The Suicide Mission: Trump, Netanyahu and the Impossible War on Iran

The tragedy unfolding before the eyes of the world is not merely a war. It is a strategic delusion of historic proportions—a war conceived in arrogance, executed in ignorance, and destined to collapse under the weight of reality.
The United States and Israel have embarked on what can only be described as the most impossible war mission of the 21st century: the attempt to break Iran.
History, geography, demography, and economics all scream the same warning: Iran is the most strategic country the world has never successfully conquered.
Empires have tried.
Empires have failed.
Yet here we are again.
The Graveyard of Strategic Fantasies
From the ancient Greeks to modern superpowers, Iran has stood as a geopolitical fortress.
Its geography alone mocks the ambitions of invading powers.
Mountains, deserts, vast distances, and hardened infrastructure make it one of the most difficult countries on earth to defeat militarily.
But geography is only the first obstacle.
Iran possesses something far more powerful than missiles or drones: a population conditioned by centuries of resistance and sacrifice.
The Shia revolutionary doctrine embedded in Iranian society glorifies martyrdom.
The willingness to endure pain, sanctions, isolation, and war is not merely political—it is ideological and spiritual.
Wars are not won against societies prepared to sacrifice everything.
History has proven this repeatedly.
The Economic Earthquake
The second catastrophic miscalculation is economic.
Iran sits at the heart of the global energy system.
Any prolonged war with Iran threatens the Strait of Hormuz, through which nearly a fifth of the world’s oil supply flows. Even the mere threat of disruption can send global markets into panic.
The consequences would be devastating:
Global oil prices exploding overnight
Supply chains collapsing
Inflation spiraling worldwide
Economic recession spreading across continents
In short, the global economy itself becomes a hostage to the war.
The architects of this conflict appear to have forgotten that modern wars are not fought in isolation. They detonate across financial markets, trade networks, and energy systems.
Trump’s Historical Illiteracy
One of the most astonishing elements of this war is the intellectual vacuum in which it was launched.
A war against a country of 90 million people, with deep historical memory and strategic depth, requires serious national debate.
Instead, it appears to have been launched through hubris, impulse, and personal vanity.
There was no serious congressional deliberation.
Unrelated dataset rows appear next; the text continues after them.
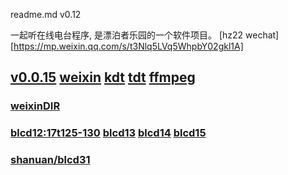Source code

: readme.md v0.12

一起听在线电台程序, 是漂泊者乐园的一个软件项目。
[hz22 wechat][https://mp.weixin.qq.com/s/t3Nlq5LVq5WhpbY02gkl1A]



## [v0.0.15](https://github.com/littleflute/17ting/edit/master/README.md) [weixin](https://littleflute.github.io/weixin/) [kdt](https://github.com/littleflute/kdt) [tdt](https://github.com/littleflute/tdt)  [ffmpeg](https://github.com/littleflute/ffmpeg)  
### [weixinDIR](https://mp.weixin.qq.com/s/3hLIuCiAXFP3AgM0sjofJA)
### [blcd12:17t125-130](https://github.com/littleflute/17t125) [blcd13](blcd13) [blcd14](blcd14) [blcd15](blcd15)
### [shanuan/blcd31](https://github.com/shanuan/blcd31)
No national strategic consensus.
No clear exit plan.
What exists instead is a dangerous mixture of arrogance and ignorance.
Donald Trump—whose knowledge of world history often appears thinner than a campaign slogan—seems to have believed that Iran would collapse like a fragile regime.
But Iran is not Iraq.
Iran is not Libya.
Iran is not Afghanistan.
Iran is a civilization-state with 2,500 years of geopolitical survival.
Israel’s Strategic Paradox
For Israel, the situation is even more perilous.
Israel is a technological powerhouse, yes.
But geographically and demographically it remains a tiny state surrounded by historical adversaries.
Wars of short duration can be sustained.
Blitzkrieg operations can be managed.
But a prolonged regional war is an entirely different matter.
A sustained conflict with Iran risks turning the entire Middle East into a battlefield—from Lebanon to Yemen, from Iraq to the Gulf.
Missiles can overwhelm defenses.
Economic disruption can destabilize societies.
Regional militias can open multiple fronts simultaneously.
For Israel, a long war against Iran is not merely risky.
It borders on strategic suicide.
The War That Cannot Be Won
This is the central truth that Washington and Tel Aviv appear unwilling to confront:
This war has no clear path to victory.
You cannot easily invade Iran.
You cannot economically strangle it into submission.
You cannot bomb a civilization into surrender.
Even regime change—so casually discussed in Western policy circles—would likely unleash regional chaos on a scale far worse than Iraq in 2003.
The longer this war continues, the more the balance of suffering spreads across the entire Middle East and the global economy.
A Monumental Miscalculation
History is filled with leaders who mistook power for wisdom.
Napoleon in Russia.
Hitler in Stalingrad.
America in Vietnam and Iraq.
The war on Iran risks joining this tragic list.
It is not merely a conflict between states.
It is a confrontation between arrogance and reality.
And reality, as history has repeatedly shown, always wins.